Now named (by ID) global objects in the DOM can be later referred to in the Javascript code simply as named.grid1, named.textWidth, named.textHeight. Named objects within a component (by NAME) can be referred to as grid1.container, grid1.top.container, grid1.top.strip, (etc.).

Note that both DOM.byId() and DOM.byName() map IDs and NAMEs like “foo.bar” into a corresponding structure:

{ foo: { bar: reference to DOM element } }

Code in base.js.

Took a couple years to get reasonably fluent at HTML/CSS/Javascript, and pick out what seems a decent programming model. Reached the point where most of the public examples of Javascript usage (in particular) look to me as very poorly written. Still it seems like every time I turn out another example, I find another useful idiom.

Take sizing of DOM elements. Say you want to put a sizable component within a page. The DOM model for this is a mess. You can set the width and height of an element o with o.style.width and o.style.height (assuming the element is sizable). You can read the width and height of an element with o.offsetWidth and o.offsetHeight. Not exactly symmetric, and in fact – due to the DOM layout model – these are in fact often not quite the same numbers.
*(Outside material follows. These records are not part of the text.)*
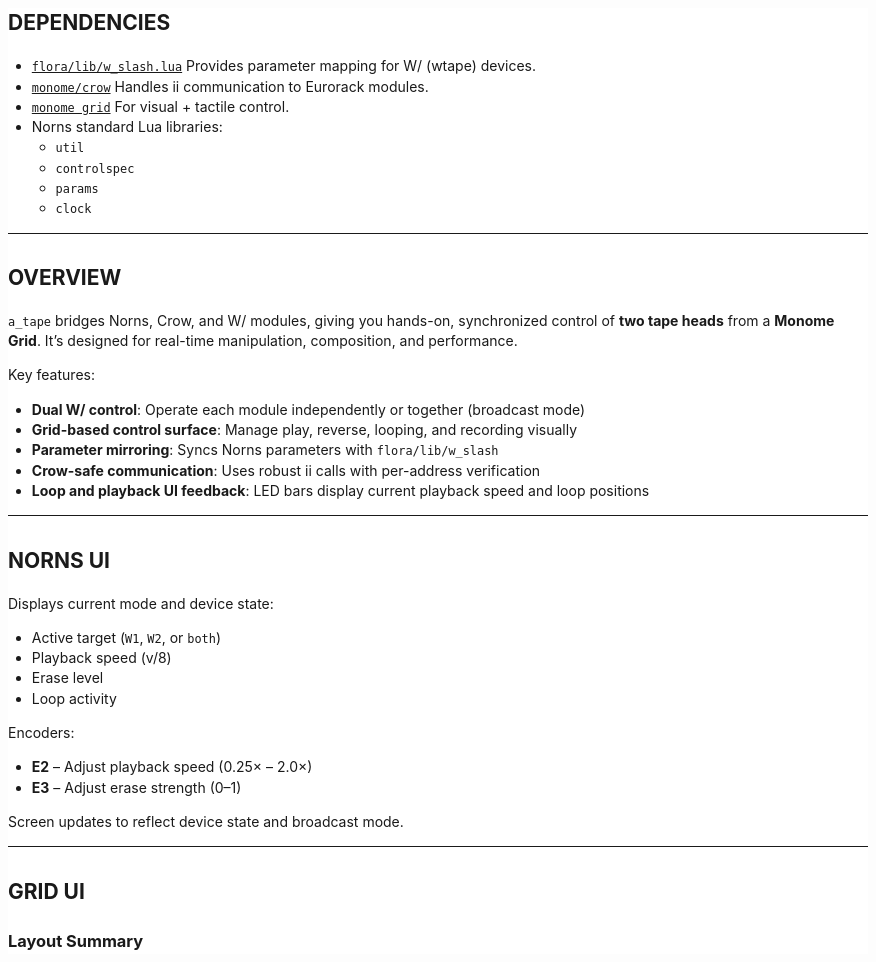 
## DEPENDENCIES

- [`flora/lib/w_slash.lua`](https://github.com/jaseknighter/flora/blob/main/lib/w_slash.lua) 
  Provides parameter mapping for W/ (wtape) devices.
- [`monome/crow`](https://github.com/monome/crow) 
  Handles ii communication to Eurorack modules.
- [`monome grid`](https://monome.org/docs/norns/api/modules/grid.html) 
  For visual + tactile control.
- Norns standard Lua libraries:
  - `util`
  - `controlspec`
  - `params`
  - `clock`

---

## OVERVIEW

`a_tape` bridges Norns, Crow, and W/ modules, giving you hands-on, synchronized control of **two tape heads** from a **Monome Grid**. 
It’s designed for real-time manipulation, composition, and performance.

Key features:
- **Dual W/ control**: Operate each module independently or together (broadcast mode)
- **Grid-based control surface**: Manage play, reverse, looping, and recording visually
- **Parameter mirroring**: Syncs Norns parameters with `flora/lib/w_slash`
- **Crow-safe communication**: Uses robust ii calls with per-address verification
- **Loop and playback UI feedback**: LED bars display current playback speed and loop positions

---

## NORNS UI

Displays current mode and device state:
- Active target (`W1`, `W2`, or `both`)
- Playback speed (v/8)
- Erase level
- Loop activity

Encoders:
- **E2** – Adjust playback speed (0.25× – 2.0×)
- **E3** – Adjust erase strength (0–1)

Screen updates to reflect device state and broadcast mode.

---

## GRID UI

### Layout Summary

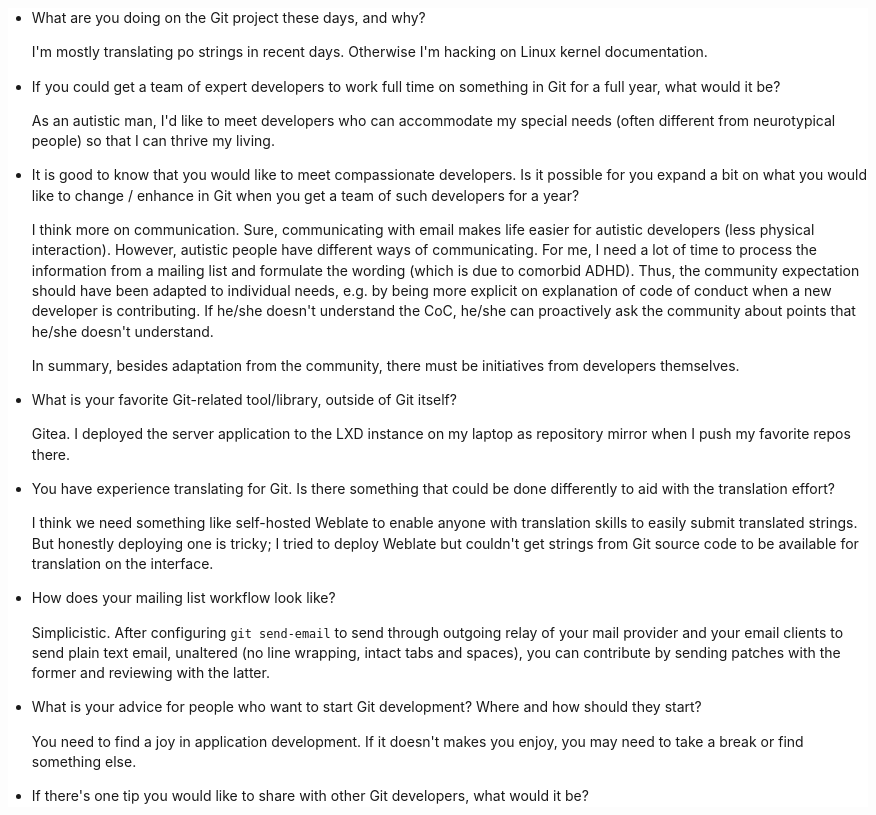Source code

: * What are you doing on the Git project these days, and why?

  I'm mostly translating po strings in recent days. Otherwise I'm hacking
  on Linux kernel documentation.

* If you could get a team of expert developers to work full time on
  something in Git for a full year, what would it be?

  As an autistic man, I'd like to meet developers who can accommodate my
  special needs (often different from neurotypical people) so that I
  can thrive my living.

* It is good to know that you would like to meet compassionate developers.
  Is it possible for you expand a bit on what you would like to change /
  enhance in Git when you get a team of such developers for a year?

  I think more on communication. Sure, communicating with email makes life
  easier for autistic developers (less physical interaction). However,
  autistic people have different ways of communicating. For me, I need
  a lot of time to process the information from a mailing list and formulate
  the wording (which is due to comorbid ADHD). Thus, the community
  expectation should have been adapted to individual needs, e.g. by being
  more explicit on explanation of code of conduct when a new developer
  is contributing. If he/she doesn't understand the CoC, he/she can
  proactively ask the community about points that he/she doesn't understand.

  In summary, besides adaptation from the community, there must be
  initiatives from developers themselves.

* What is your favorite Git-related tool/library, outside of Git
  itself?

  Gitea. I deployed the server application to the LXD instance on my
  laptop as repository mirror when I push my favorite repos there.

* You have experience translating for Git. Is there something that
  could be done differently to aid with the translation effort?

  I think we need something like self-hosted Weblate to enable anyone
  with translation skills to easily submit translated strings. But honestly
  deploying one is tricky; I tried to deploy Weblate but couldn't get strings
  from Git source code to be available for translation on the interface.

* How does your mailing list workflow look like?

  Simplicistic. After configuring `git send-email` to send through outgoing
  relay of your mail provider and your email clients to send plain text
  email, unaltered (no line wrapping, intact tabs and spaces), you can
  contribute by sending patches with the former and reviewing with the
  latter.

* What is your advice for people who want to start Git development?
  Where and how should they start?

  You need to find a joy in application development. If it doesn't makes
  you enjoy, you may need to take a break or find something else.

* If there's one tip you would like to share with other Git
  developers, what would it be?
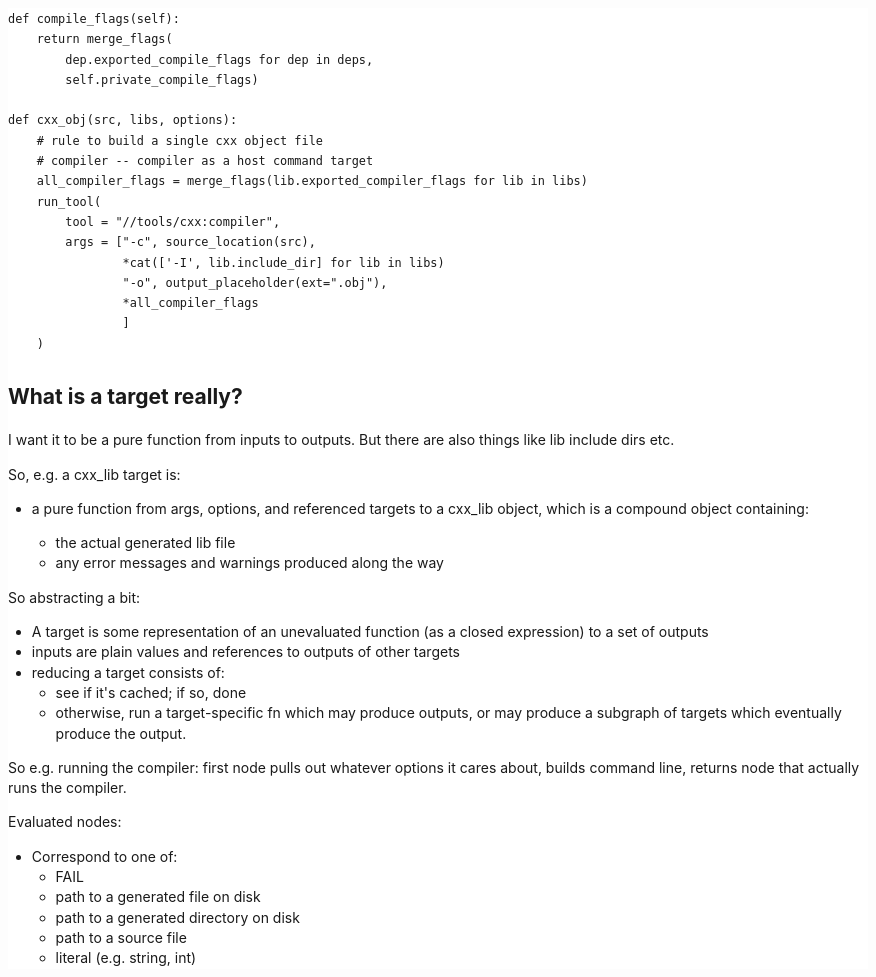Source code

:     def compile_flags(self):
        return merge_flags(
            dep.exported_compile_flags for dep in deps,
            self.private_compile_flags)

    def cxx_obj(src, libs, options):
        # rule to build a single cxx object file
        # compiler -- compiler as a host command target
        all_compiler_flags = merge_flags(lib.exported_compiler_flags for lib in libs)
        run_tool(
            tool = "//tools/cxx:compiler",
            args = ["-c", source_location(src),
                    *cat(['-I', lib.include_dir] for lib in libs)
                    "-o", output_placeholder(ext=".obj"),
                    *all_compiler_flags
                    ]
        )


What is a target really?
------------------------
I want it to be a pure function from inputs to outputs. But there are also things like
lib include dirs etc.

So, e.g. a cxx_lib target is:
- a pure function from args, options, and referenced targets to a cxx_lib object, which is a compound object containing:

    - the actual generated lib file
    - any error messages and warnings produced along the way

So abstracting a bit:

- A target is some representation of an unevaluated function (as a closed expression) to a set of outputs
- inputs are plain values and references to outputs of other targets
- reducing a target consists of:
  - see if it's cached; if so, done
  - otherwise, run a target-specific fn which may produce outputs, or may produce a subgraph of targets which eventually produce the output.

So e.g. running the compiler: first node pulls out whatever options it cares about, builds command line, returns node that actually runs the compiler.

Evaluated nodes:
- Correspond to one of:
  - FAIL
  - path to a generated file on disk
  - path to a generated directory on disk
  - path to a source file
  - literal (e.g. string, int)
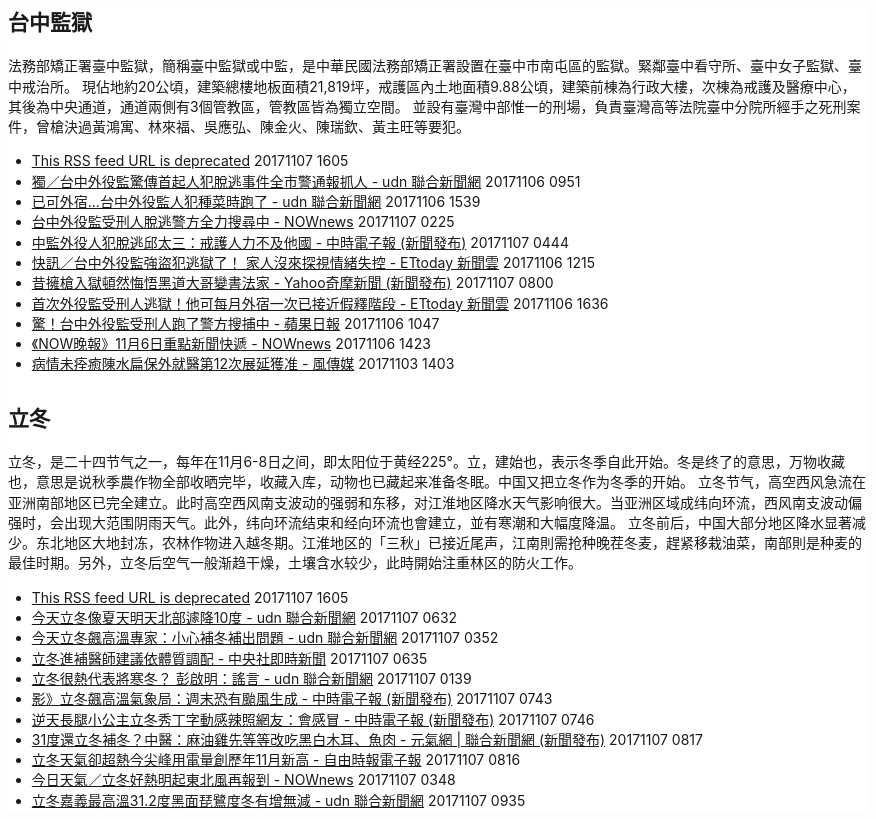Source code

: ## 台中監獄

法務部矯正署臺中監獄，簡稱臺中監獄或中監，是中華民國法務部矯正署設置在臺中市南屯區的監獄。緊鄰臺中看守所、臺中女子監獄、臺中戒治所。
現佔地約20公頃，建築總樓地板面積21,819坪，戒護區內土地面積9.88公頃，建築前棟為行政大樓，次棟為戒護及醫療中心，其後為中央通道，通道兩側有3個管教區，管教區皆為獨立空間。
並設有臺灣中部惟一的刑場，負責臺灣高等法院臺中分院所經手之死刑案件，曾槍決過黃鴻寓、林來福、吳應弘、陳金火、陳瑞欽、黃主旺等要犯。


- [This RSS feed URL is deprecated](0 "This RSS feed URL is deprecated") 20171107 1605
- [獨／台中外役監驚傳首起人犯脫逃事件全市警通報抓人 - udn 聯合新聞網](https://udn.com/news/story/7315/2801328 "獨／台中外役監驚傳首起人犯脫逃事件全市警通報抓人 - udn 聯合新聞網") 20171106 0951
- [已可外宿…台中外役監人犯種菜時跑了 - udn 聯合新聞網](https://udn.com/news/story/11315/2801953 "已可外宿…台中外役監人犯種菜時跑了 - udn 聯合新聞網") 20171106 1539
- [台中外役監受刑人脫逃警方全力搜尋中 - NOWnews](https://www.nownews.com/news/20171107/2639329 "台中外役監受刑人脫逃警方全力搜尋中 - NOWnews") 20171107 0225
- [中監外役人犯脫逃邱太三：戒護人力不及他國 - 中時電子報 (新聞發布)](http://www.chinatimes.com/realtimenews/20171107002762-260402 "中監外役人犯脫逃邱太三：戒護人力不及他國 - 中時電子報 (新聞發布)") 20171107 0444
- [快訊／台中外役監強盜犯逃獄了！ 家人沒來探視情緒失控 - ETtoday 新聞雲](https://www.ettoday.net/news/20171106/1046775.htm "快訊／台中外役監強盜犯逃獄了！ 家人沒來探視情緒失控 - ETtoday 新聞雲") 20171106 1215
- [昔擁槍入獄頓然悔悟黑道大哥變書法家 - Yahoo奇摩新聞 (新聞發布)](https://tw.news.yahoo.com/%E6%98%94%E6%93%81%E6%A7%8D%E5%85%A5%E7%8D%84%E9%A0%93%E7%84%B6%E6%82%94%E6%82%9F-%E9%BB%91%E9%81%93%E5%A4%A7%E5%93%A5%E8%AE%8A%E6%9B%B8%E6%B3%95%E5%AE%B6-072005659.html "昔擁槍入獄頓然悔悟黑道大哥變書法家 - Yahoo奇摩新聞 (新聞發布)") 20171107 0800
- [首次外役監受刑人逃獄！他可每月外宿一次已接近假釋階段 - ETtoday 新聞雲](https://www.ettoday.net/news/20171107/1046795.htm "首次外役監受刑人逃獄！他可每月外宿一次已接近假釋階段 - ETtoday 新聞雲") 20171106 1636
- [驚！台中外役監受刑人跑了警方搜捕中 - 蘋果日報](https://tw.news.appledaily.com/local/realtime/20171106/1236105/ "驚！台中外役監受刑人跑了警方搜捕中 - 蘋果日報") 20171106 1047
- [《NOW晚報》11月6日重點新聞快遞 - NOWnews](https://www.nownews.com/news/20171106/2639306 "《NOW晚報》11月6日重點新聞快遞 - NOWnews") 20171106 1423
- [病情未痊癒陳水扁保外就醫第12次展延獲准 - 風傳媒](http://www.storm.mg/article/353925 "病情未痊癒陳水扁保外就醫第12次展延獲准 - 風傳媒") 20171103 1403

## 立冬

立冬，是二十四节气之一，每年在11月6-8日之间，即太阳位于黄经225°。立，建始也，表示冬季自此开始。冬是终了的意思，万物收藏也，意思是说秋季農作物全部收晒完毕，收藏入库，动物也已藏起来准备冬眠。中国又把立冬作为冬季的开始。
立冬节气，高空西风急流在亚洲南部地区已完全建立。此时高空西风南支波动的强弱和东移，对江淮地区降水天气影响很大。当亚洲区域成纬向环流，西风南支波动偏强时，会出现大范围阴雨天气。此外，纬向环流结束和经向环流也會建立，並有寒潮和大幅度降温。
立冬前后，中国大部分地区降水显著减少。东北地区大地封冻，农林作物进入越冬期。江淮地区的「三秋」已接近尾声，江南則需抢种晚茬冬麦，趕紧移栽油菜，南部則是种麦的最佳时期。另外，立冬后空气一般渐趋干燥，土壤含水较少，此時開始注重林区的防火工作。
- [This RSS feed URL is deprecated](0 "This RSS feed URL is deprecated") 20171107 1605
- [今天立冬像夏天明天北部遽降10度 - udn 聯合新聞網](https://udn.com/news/story/11319/2802767 "今天立冬像夏天明天北部遽降10度 - udn 聯合新聞網") 20171107 0632
- [今天立冬飆高溫專家：小心補冬補出問題 - udn 聯合新聞網](https://udn.com/news/story/7266/2802599 "今天立冬飆高溫專家：小心補冬補出問題 - udn 聯合新聞網") 20171107 0352
- [立冬進補醫師建議依體質調配 - 中央社即時新聞](http://www.cna.com.tw/news/ahel/201711070093-1.aspx "立冬進補醫師建議依體質調配 - 中央社即時新聞") 20171107 0635
- [立冬很熱代表將寒冬？ 彭啟明：謠言 - udn 聯合新聞網](https://udn.com/news/story/7266/2802315?from=udn-ch1_breaknews-1-0-news "立冬很熱代表將寒冬？ 彭啟明：謠言 - udn 聯合新聞網") 20171107 0139
- [影》立冬飆高溫氣象局：週末恐有颱風生成 - 中時電子報 (新聞發布)](http://www.chinatimes.com/realtimenews/20171107003724-260405 "影》立冬飆高溫氣象局：週末恐有颱風生成 - 中時電子報 (新聞發布)") 20171107 0743
- [逆天長腿小公主立冬秀丁字動感辣照網友：會感冒 - 中時電子報 (新聞發布)](http://www.chinatimes.com/realtimenews/20171107003859-260405 "逆天長腿小公主立冬秀丁字動感辣照網友：會感冒 - 中時電子報 (新聞發布)") 20171107 0746
- [31度還立冬補冬？中醫：麻油雞先等等改吃黑白木耳、魚肉 - 元氣網 | 聯合新聞網 (新聞發布)](https://health.udn.com/health/story/5684/2803002 "31度還立冬補冬？中醫：麻油雞先等等改吃黑白木耳、魚肉 - 元氣網 | 聯合新聞網 (新聞發布)") 20171107 0817
- [立冬天氣卻超熱今尖峰用電量創歷年11月新高 - 自由時報電子報](http://news.ltn.com.tw/news/life/breakingnews/2246026 "立冬天氣卻超熱今尖峰用電量創歷年11月新高 - 自由時報電子報") 20171107 0816
- [今日天氣／立冬好熱明起東北風再報到 - NOWnews](https://www.nownews.com/news/20171107/2639425 "今日天氣／立冬好熱明起東北風再報到 - NOWnews") 20171107 0348
- [立冬嘉義最高溫31.2度黑面琵鷺度冬有增無減 - udn 聯合新聞網](https://udn.com/news/story/7326/2803486 "立冬嘉義最高溫31.2度黑面琵鷺度冬有增無減 - udn 聯合新聞網") 20171107 0935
Yuck.

Looking at a bunch of repetitive code (button handlers to alter a component’s width/height), realized there was an common idiom that could be extracted into a “sizer” object.

grid.sizer = function() {
    var o = { dx: grid1.container.offsetWidth, dy: grid1.container.offsetHeight };
    o.apply = function() {
        grid1.container.style.width  = o.dx + "px";
        grid1.container.style.height = o.dy + "px";
        o.dx = grid1.container.offsetWidth;
        o.dy = grid1.container.offsetHeight;
    }
    return o;
};

(The component has been mapped by functions DOM.byId() and DOM.byName() described here.)

Now either width, height, or both can be set or adjusted using the “sizer”.

sizer.dx = 500;
sizer.apply();

sizer.dx += 100;
sizer.dy = 400;
sizer.apply();

Kind’a like a remote control for a component. But still not quite right, as (depending on the CSS) the actual component size may be a little different than what was set via the style. The difference is not readily deducible from the DOM, and I did not want to kludge in anything browser or style specific. The difference between the actual size and the size wanted can be computed … then it occurred to me that the “sizer” could be made auto-adjusting.

grid.sizer = function() {
    var ddx = 0, ddy = 0;
    var o = { dx: grid1.container.offsetWidth, dy: grid1.container.offsetHeight };
    o.apply = function() {
        grid1.container.style.width  = (ddx + (0 | o.dx)) + "px";
        grid1.container.style.height = (ddy + (0 | o.dy)) + "px";
        var now = { dx: grid1.container.offsetWidth, dy: grid1.container.offsetHeight };
        ddx += o.dx - now.dx;
        ddy += o.dy - now.dy;
        o.dx = now.dx;
        o.dy = now.dy;
    }
    o.adjust = function() {
        var want = grid.sizer();
        o.apply();
        o.dx = want.dx;
        o.dy = want.dy;
        o.apply();
    }
    return o;
};
var sizer = grid.sizer();
sizer.adjust();
grid.layout();

The essential bit here is that the “sizer” remembers the difference between the size as set, and the actual size in ddx and ddy. A single upfront call to sizer.adjust() initializes ddx and ddy. Note that on later changes to the component size, if the actual size differs from what was wanted (due to CSS changes, browsers bugs, whatever), then ddx and ddy are adjusted to match.

Simple, clean, and browser-independent.